Build the fingerprint server query based on the list of similarMols in the search model. Specifically don't use the resultsStart and resultsEnd parameters here, instead the string formatted query returned by this method will have two %d entries that should be replaced by the desired values like...

query = self.__similarMolQuery(searchModel); query = query % (resultsStart,resultsStart+maxResults);

If similarityThreshold is provided in the searchModel, can use fast search method to only check for targets that can have a similarity score greater than this threshold.

If histogramOnly is True, will construct a query not to retrieve individual items, but just to retrieve the histogram of similarity score distributions.

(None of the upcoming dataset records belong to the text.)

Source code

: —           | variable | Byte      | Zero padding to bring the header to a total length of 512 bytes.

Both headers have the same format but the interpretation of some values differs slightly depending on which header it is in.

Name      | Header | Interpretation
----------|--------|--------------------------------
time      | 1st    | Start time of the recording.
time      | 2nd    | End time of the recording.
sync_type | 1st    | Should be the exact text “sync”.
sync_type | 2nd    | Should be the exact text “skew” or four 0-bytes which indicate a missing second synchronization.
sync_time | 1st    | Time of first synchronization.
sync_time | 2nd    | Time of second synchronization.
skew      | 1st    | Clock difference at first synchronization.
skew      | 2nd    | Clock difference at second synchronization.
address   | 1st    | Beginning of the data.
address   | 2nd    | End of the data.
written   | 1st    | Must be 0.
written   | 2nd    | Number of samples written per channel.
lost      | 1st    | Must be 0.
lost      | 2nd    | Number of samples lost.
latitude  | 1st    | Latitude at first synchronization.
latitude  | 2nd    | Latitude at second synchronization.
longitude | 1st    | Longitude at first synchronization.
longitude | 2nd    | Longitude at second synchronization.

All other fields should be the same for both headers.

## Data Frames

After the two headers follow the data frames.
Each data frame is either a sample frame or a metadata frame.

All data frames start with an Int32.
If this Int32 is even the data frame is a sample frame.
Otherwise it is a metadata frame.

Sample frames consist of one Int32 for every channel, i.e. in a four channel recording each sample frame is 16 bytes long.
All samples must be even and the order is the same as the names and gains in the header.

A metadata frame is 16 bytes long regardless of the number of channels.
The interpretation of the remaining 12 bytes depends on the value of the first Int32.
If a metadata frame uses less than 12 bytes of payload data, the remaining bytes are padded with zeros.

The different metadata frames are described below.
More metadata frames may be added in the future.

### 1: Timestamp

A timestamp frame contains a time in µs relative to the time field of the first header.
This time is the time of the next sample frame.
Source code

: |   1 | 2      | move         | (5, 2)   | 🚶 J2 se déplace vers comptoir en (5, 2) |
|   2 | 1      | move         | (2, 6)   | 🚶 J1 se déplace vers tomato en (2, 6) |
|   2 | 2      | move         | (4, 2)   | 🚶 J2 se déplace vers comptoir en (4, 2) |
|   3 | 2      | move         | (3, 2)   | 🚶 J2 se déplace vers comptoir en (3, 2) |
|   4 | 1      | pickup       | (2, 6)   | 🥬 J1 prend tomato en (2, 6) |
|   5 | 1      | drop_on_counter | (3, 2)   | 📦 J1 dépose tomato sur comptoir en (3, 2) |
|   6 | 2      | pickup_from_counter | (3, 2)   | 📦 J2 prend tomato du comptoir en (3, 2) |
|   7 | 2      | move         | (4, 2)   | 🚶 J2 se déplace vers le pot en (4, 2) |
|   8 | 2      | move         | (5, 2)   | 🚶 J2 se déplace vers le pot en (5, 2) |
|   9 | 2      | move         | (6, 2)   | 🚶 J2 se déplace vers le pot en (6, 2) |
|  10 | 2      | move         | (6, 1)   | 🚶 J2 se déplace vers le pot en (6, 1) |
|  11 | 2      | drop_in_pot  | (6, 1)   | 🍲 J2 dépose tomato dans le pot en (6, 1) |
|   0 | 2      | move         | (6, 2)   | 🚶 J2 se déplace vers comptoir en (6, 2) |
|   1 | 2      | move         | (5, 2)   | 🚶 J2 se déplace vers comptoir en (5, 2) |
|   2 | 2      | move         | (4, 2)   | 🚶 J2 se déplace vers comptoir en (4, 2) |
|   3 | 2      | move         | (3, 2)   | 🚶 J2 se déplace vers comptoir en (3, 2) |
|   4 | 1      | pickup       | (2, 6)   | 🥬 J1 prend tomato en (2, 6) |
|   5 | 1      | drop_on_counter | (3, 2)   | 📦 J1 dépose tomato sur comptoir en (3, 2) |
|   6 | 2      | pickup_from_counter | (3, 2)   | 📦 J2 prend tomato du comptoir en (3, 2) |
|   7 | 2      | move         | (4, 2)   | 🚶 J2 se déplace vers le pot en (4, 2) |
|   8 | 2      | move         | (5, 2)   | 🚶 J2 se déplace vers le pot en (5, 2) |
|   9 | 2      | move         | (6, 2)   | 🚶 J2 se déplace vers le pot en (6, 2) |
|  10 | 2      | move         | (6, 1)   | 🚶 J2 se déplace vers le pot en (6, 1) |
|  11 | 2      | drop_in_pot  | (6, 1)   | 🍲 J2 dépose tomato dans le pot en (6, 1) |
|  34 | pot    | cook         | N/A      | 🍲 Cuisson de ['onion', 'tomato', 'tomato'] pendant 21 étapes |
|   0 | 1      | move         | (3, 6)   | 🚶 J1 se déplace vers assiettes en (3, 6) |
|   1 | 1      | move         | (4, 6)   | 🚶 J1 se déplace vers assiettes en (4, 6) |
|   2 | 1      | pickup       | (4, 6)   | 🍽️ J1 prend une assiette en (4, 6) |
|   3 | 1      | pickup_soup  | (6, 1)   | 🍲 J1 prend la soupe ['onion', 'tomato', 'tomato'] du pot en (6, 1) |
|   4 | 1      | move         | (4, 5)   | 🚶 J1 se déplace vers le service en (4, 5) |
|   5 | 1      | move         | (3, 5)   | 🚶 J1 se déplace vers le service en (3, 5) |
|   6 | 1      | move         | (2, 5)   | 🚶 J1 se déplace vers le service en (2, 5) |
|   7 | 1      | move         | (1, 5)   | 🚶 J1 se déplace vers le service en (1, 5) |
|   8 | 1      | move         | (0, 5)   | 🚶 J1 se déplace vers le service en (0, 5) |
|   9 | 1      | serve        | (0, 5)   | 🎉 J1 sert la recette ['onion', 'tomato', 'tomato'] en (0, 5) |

findChemicals(self, searchModel)

 
Given a ChemicalSearchModel, see if it has a 
similarMols list of OEMolBase objects, then find all of the 
chemical database records that match all of those critiera
and return that data, including the supplementary search
information like similarityScores.

If not, just look for other search criteria in the model and find chemicals
by those criteria and return the same data (minus the similarityScore, etc.).

Example Usage:

from CHEM.Common.ChemicalSearch import ChemicalSearch;
from CHEM.Common.Model import ChemicalSearchModel;
from CHEM.Common.Util import molBySmiles;

mol = molBySmiles("c1ccccc1N=C=O");
chemicalSearch = ChemicalSearch()

chemicalQuery = ChemicalSearchModel();
chemicalQuery.maxResults = 10;
chemicalQuery.similarityThreshold = 0.5;
chemicalQuery.addSimilarMol(mol);

resultChemicalModels = chemicalSearch.findChemicals(chemicalQuery);

for chemical in resultChemicalModels:
    print chemical["can_smiles"];

__findChemicalsStrict(self, searchModel)

 
The main work of searching the database for chemical records, but only strict / standard DB criteria are considerd here. No funny similarity searches, etc.

__advancedCriteriaSearch(self, searchModel, advancedResultsStart, advancedMaxResults)

 
Find chemicals, but only using one of the advanced criteria, probably requiring a request to a separate specialized index server. Figure out which is the proper one to call based on the searchModel contents and defer accordingly.

fingerprintQuery(self, query)

 
Submit the query string to the fingerprint server. Depending on environment settings and what's available, this may occur via a direct telnet connection or indirectly via a web service call to the cdb web server.